---------- Document extract

BRIEF DESCRIPTION OF THE INVENTION

Aspects and advantages of the invention will be set forth in part in the following description, or may be apparent from the description, or may be learned through practice of the invention.

In one example embodiment, an ice making appliance includes an ice mold and a refrigeration system. The refrigeration system includes a pump that is in fluid connection with a water supply and a compressor that is in fluid communication with a bypass valve. The compressor is one of a low back-pressure compressor or a medium back-pressure compressor. A condenser and an evaporator are in fluid communication with the bypass valve. The evaporator is positioned proximate the ice mold. The pump is operable to flow liquid from the water supply over the evaporator. The compressor is configured to turn off during an ice harvesting period, after the ice harvesting period, or both.

In another example embodiment, an ice making appliance includes an ice mold and a refrigeration system. The refrigeration system includes a pump that is in fluid connection with a water reservoir and a compressor that is in fluid communication with a bypass valve. The compressor is one of a low back-pressure compressor or a medium back-pressure compressor. A condenser and an evaporator are in fluid communication with the bypass valve. The evaporator is positioned proximate the ice mold. The compressor is configured to turn off during an ice harvesting period, after the ice harvesting period, or both. The pump is configured to pump water from the reservoir over the evaporator during and after the ice harvesting period.

In another example embodiment, a method of operation an ice making appliance. The ice making appliance includes one of a low back-pressure compressor or a medium back-pressure compressor, an ice mold, and a pump in fluid connection with a water supply. The method includes compressing, with the one of the low back-pressure compressor or the medium back-pressure compressor, a refrigerant. Condensing, by a condenser, the refrigerant. Heating, by an evaporator, the refrigerant. The evaporator is positioned proximate the ice mold such that the refrigerant draws heat from water in the ice mold. Pumping, by the pump, water from the water supply over the evaporator. Releasing, from the one of the low back-pressure compressor or the medium back-pressure compressor, hot refrigerant through a bypass valve to the evaporator. The one of the low back-pressure compressor or the medium back-pressure compressor is off when the hot refrigerant is released. Harvesting, from the ice mold, ice.

These and other features, aspects and advantages of the present invention will become better understood with reference to the following description and appended claims. The accompanying drawings, which are incorporated in and constitute a part of this specification, illustrate embodiments of the invention and, together with the description, serve to explain the principles of the invention.

--------------------
---------- Recorded data

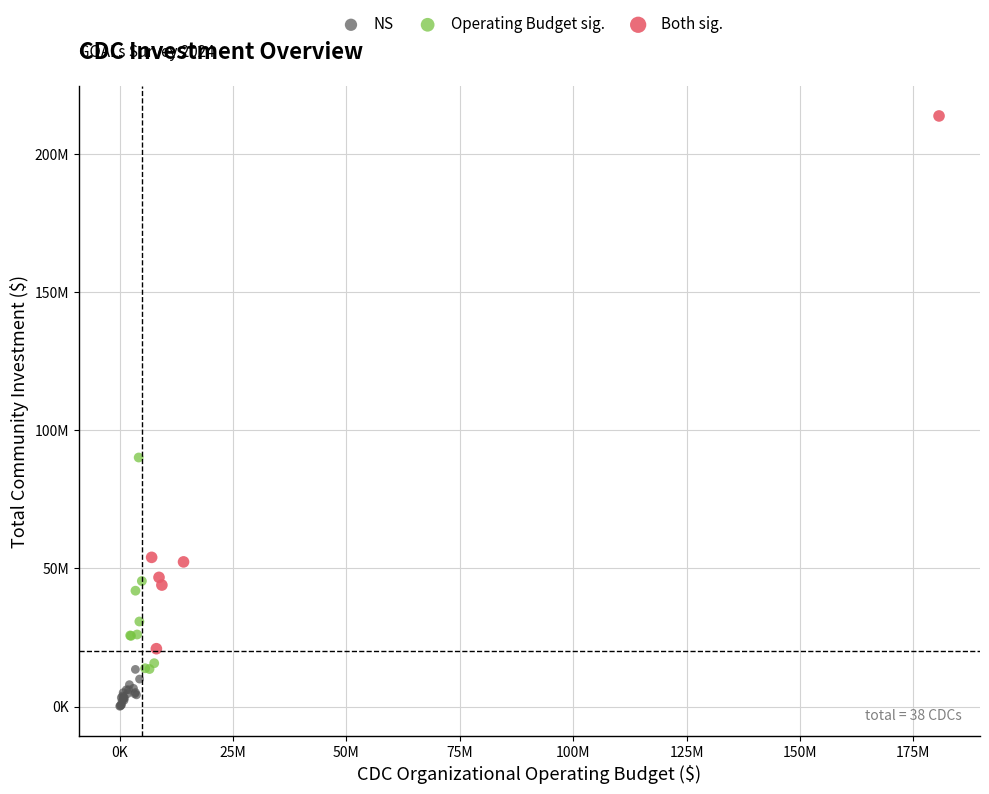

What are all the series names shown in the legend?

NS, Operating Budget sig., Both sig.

--------------------

**What you are asked to do:** Print the part of the ice-making appliance summary above that begins at the words "Aspects and advantages of the invention" and stops after "practice of the invention.", with no changes.

**Worked solution:**
Aspects and advantages of the invention will be set forth in part in the following description, or may be apparent from the description, or may be learned through practice of the invention.